В голове стучали обидные слова. Замуж за пьяницу… Дом престарелых… Бесполезная…
Пошатываясь, я добрела до подоконника и приоткрыла оконную створку – та поддалась со скрипом. В саду буйствовала поздняя осень – горько пахли пушистые хризантемы, клонясь тяжелыми, сбрызнутыми каплями дождя, головками к земле. Вчера удалось продать желтый, как солнце, букет, одному приветливому незнакомцу. Хотя он всем своим видом показывал, что не прочь познакомиться поближе…
Передернув плечами от омерзения, вцепилась пальцами в подоконник. Вдруг послышались шаги на аллее – дядя Джеймс убирался восвояси. Заметив меня, высунувшуюся из окна, сухо кивнул и скрылся за воротами.
Сморгнув выкатившуюся слезинку, я посмотрела в сторону леса – над ним серое небо было совсем хмурым: тучи наползали, будто огромные неповоротливые великаны. И вдруг мысль – а как там Волк? Что сейчас делает? Подстерегает жертву или сидит на вершине какого-нибудь холма, задумчиво глядя вдаль?
Пережитый страх от встречи со зверем всколыхнулся с новой силой, и дрожь пронеслась по телу, приподнимая волоски на руках. Я выжила лишь чудом, благодаря тому, что Волк, вероятно, был сыт и не настроен поиграть в жертву и охотника.
Потом вспомнила, как смешно он тыкался лбом в ладонь, как выводил из оврага, будто все понимал.
Он странный. Очень странный для Волка.
Это глупо и нелепо, да. Но почему-то мне захотелось его увидеть.

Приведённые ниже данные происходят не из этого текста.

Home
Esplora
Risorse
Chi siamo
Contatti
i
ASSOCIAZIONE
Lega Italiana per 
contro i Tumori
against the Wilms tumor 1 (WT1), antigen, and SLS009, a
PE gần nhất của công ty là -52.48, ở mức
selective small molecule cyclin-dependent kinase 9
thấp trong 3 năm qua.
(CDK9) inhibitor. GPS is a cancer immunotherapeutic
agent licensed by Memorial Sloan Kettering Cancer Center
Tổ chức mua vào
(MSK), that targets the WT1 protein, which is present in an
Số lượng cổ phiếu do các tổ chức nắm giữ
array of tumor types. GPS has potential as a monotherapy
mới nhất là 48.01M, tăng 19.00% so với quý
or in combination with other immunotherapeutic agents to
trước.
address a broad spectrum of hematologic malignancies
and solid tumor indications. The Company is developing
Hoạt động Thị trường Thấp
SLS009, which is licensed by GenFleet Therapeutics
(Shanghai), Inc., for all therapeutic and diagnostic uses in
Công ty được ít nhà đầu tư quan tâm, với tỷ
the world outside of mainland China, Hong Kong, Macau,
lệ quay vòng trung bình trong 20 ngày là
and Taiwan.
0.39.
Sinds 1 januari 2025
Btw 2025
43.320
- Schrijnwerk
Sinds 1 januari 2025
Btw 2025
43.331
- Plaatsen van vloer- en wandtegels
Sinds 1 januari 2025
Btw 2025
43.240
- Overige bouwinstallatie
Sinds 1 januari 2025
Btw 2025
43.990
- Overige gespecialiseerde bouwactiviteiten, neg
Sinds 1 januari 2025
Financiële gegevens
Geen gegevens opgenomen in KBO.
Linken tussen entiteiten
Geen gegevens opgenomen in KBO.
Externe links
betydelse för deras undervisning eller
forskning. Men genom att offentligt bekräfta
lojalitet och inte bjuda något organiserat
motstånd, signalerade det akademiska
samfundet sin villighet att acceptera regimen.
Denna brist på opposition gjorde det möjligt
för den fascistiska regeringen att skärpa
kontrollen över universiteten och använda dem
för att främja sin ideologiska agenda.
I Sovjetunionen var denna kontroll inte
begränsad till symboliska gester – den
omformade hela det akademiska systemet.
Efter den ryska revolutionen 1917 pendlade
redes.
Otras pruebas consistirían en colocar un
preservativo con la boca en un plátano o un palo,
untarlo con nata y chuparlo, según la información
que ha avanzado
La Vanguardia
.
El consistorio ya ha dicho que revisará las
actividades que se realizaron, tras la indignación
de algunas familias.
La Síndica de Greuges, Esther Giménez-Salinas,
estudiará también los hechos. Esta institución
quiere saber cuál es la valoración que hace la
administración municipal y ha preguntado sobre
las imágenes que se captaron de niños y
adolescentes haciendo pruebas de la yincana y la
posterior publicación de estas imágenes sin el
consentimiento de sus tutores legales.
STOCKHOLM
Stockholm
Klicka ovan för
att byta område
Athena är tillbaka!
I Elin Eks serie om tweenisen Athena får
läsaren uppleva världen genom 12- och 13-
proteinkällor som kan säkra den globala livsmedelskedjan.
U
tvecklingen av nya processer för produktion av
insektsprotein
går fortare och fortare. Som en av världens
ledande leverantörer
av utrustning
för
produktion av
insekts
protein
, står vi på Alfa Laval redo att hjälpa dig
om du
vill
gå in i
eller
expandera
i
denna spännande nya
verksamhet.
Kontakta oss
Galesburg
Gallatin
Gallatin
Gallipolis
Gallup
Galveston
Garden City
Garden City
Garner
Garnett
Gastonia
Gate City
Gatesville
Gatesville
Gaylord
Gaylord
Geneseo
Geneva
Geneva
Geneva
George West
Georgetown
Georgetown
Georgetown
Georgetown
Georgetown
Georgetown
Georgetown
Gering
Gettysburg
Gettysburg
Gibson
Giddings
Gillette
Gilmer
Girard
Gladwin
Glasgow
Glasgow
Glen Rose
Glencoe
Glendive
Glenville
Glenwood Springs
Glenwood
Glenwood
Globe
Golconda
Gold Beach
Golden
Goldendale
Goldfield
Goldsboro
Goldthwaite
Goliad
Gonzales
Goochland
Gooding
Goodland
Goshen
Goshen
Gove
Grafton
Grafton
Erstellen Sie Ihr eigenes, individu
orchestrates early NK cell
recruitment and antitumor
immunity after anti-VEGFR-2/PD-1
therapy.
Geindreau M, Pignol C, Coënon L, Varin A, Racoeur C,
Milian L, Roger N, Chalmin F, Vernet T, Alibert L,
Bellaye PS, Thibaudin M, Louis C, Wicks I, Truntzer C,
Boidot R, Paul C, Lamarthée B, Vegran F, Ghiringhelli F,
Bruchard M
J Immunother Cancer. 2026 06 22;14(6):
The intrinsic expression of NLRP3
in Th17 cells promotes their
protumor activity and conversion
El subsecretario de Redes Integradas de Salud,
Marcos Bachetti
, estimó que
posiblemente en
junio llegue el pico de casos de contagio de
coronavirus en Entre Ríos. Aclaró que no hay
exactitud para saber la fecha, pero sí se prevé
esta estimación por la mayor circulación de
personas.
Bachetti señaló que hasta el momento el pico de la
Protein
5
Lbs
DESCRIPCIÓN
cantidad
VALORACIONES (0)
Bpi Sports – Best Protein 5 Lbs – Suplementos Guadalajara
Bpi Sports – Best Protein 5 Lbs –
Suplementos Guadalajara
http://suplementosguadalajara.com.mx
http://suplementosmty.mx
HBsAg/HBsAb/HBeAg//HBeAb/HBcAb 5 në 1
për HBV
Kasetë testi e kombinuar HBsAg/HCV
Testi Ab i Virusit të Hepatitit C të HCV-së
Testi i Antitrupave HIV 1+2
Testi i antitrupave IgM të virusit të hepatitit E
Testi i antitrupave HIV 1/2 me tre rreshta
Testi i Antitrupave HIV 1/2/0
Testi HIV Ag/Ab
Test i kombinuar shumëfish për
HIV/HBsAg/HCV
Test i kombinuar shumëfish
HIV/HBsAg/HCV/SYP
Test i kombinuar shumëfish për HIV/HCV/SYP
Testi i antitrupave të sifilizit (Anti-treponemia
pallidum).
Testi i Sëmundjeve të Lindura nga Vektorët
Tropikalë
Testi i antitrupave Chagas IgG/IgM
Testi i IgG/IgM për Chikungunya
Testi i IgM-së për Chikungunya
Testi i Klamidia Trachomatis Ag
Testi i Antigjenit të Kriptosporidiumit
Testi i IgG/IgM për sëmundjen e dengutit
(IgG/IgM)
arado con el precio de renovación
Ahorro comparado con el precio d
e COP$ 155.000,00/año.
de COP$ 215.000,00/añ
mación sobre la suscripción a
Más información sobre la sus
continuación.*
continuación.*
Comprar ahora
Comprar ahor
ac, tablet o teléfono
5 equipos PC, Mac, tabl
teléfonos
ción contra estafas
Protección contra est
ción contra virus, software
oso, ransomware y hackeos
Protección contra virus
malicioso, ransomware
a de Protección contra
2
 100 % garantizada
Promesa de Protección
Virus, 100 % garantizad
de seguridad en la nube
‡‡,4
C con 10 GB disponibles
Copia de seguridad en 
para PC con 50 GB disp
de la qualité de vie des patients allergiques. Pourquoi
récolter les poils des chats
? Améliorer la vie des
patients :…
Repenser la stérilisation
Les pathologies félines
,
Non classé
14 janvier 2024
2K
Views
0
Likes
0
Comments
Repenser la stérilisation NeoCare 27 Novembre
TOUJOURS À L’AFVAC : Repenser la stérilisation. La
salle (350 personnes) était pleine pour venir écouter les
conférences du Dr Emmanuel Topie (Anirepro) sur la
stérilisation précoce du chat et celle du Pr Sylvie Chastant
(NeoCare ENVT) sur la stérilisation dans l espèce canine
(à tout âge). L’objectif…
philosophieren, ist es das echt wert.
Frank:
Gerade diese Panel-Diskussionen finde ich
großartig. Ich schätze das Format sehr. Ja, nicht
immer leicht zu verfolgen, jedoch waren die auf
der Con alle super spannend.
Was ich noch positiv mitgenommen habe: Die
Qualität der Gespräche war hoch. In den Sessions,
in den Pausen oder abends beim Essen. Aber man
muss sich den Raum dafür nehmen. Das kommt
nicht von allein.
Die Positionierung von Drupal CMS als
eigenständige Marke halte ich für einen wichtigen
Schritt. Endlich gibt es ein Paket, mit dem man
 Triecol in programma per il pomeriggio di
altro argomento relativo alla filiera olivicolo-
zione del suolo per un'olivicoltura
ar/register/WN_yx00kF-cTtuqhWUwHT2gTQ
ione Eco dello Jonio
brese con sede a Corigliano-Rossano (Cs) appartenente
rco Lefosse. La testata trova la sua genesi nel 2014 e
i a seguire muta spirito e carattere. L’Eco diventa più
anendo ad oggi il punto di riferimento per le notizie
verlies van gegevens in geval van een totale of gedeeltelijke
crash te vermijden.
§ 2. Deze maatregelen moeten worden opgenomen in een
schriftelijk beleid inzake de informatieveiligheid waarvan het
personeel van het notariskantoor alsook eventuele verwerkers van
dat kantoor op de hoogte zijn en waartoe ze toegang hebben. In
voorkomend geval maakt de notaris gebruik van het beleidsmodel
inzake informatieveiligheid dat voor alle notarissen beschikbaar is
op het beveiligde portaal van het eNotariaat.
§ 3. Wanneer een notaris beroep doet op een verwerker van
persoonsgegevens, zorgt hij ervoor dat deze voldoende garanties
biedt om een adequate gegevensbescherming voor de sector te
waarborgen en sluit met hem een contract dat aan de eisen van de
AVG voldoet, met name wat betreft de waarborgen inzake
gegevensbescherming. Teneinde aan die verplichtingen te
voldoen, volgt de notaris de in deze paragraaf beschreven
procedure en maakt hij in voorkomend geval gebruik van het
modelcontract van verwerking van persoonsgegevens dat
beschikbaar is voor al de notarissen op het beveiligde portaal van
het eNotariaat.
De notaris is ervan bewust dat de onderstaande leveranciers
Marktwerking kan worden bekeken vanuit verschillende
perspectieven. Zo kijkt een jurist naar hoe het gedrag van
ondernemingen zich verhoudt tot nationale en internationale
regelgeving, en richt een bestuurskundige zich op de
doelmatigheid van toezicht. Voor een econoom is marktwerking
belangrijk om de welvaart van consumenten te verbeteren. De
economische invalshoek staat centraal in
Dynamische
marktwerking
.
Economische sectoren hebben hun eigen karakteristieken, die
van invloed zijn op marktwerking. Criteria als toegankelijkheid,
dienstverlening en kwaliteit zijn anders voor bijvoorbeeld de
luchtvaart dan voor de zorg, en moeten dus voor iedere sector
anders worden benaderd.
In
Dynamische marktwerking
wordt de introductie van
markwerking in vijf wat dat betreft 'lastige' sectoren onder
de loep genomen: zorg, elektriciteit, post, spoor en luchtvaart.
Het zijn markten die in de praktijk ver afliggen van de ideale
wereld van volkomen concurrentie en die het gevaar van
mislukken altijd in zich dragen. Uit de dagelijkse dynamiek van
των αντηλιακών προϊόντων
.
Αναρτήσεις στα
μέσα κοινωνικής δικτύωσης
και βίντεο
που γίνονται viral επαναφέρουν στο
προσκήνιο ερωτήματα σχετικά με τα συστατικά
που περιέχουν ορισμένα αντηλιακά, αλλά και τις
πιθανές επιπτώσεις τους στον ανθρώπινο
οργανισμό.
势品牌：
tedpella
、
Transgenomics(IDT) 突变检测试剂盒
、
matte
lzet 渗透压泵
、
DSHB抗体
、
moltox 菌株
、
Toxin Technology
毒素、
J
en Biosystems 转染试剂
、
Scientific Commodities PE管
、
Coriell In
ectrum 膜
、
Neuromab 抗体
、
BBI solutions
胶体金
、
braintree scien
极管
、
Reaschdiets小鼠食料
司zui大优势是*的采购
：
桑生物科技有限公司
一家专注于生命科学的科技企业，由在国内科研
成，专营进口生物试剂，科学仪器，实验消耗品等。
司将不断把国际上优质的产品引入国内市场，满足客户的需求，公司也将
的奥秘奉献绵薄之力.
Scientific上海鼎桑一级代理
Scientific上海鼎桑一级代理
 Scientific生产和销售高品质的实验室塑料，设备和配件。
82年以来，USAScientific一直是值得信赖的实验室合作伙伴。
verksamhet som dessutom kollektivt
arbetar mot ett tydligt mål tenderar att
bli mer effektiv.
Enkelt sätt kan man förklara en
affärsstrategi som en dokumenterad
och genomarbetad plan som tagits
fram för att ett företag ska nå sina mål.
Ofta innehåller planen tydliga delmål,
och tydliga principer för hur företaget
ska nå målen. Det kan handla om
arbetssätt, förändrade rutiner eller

Окончательно успокоившись, я спустилась в гостиную. Бабушка сидела в кресле у окна и смотрела невидящими глазами в сад. Сейчас она казалась такой хрупкой, будто каждый прожитый год высушивал ее все сильней, превращая обратно в маленькую девочку, какой та была много-много лет назад.
– Рози… – позвала она, повернув лицо на звук шагов. – Что с тобой, моя дорогая? Этот мальчишка обидел тебя?
Не говоря ни слова, я села у ее ног и положила голову на коленки – теплая рука принялась гладить меня по волосам. Бабуля тяжело вздохнула.
– Джеймс был таким несносным столько, сколько я его знаю. Еще мой сын не был женат на твоей матери… Даже с тех пор он любил изводить всех.
– Дело не только в нем, – я закрыла глаза и вдохнула аромат бабулиного платья. Оно пахло чем-то сдобным и вкусным, захотелось смежить веки и перенестись мыслями в детство – туда, где единственной горестью был запрет объедаться конфетами.
Бабушка покачала головой, не переставая перебирать мои каштановые локоны.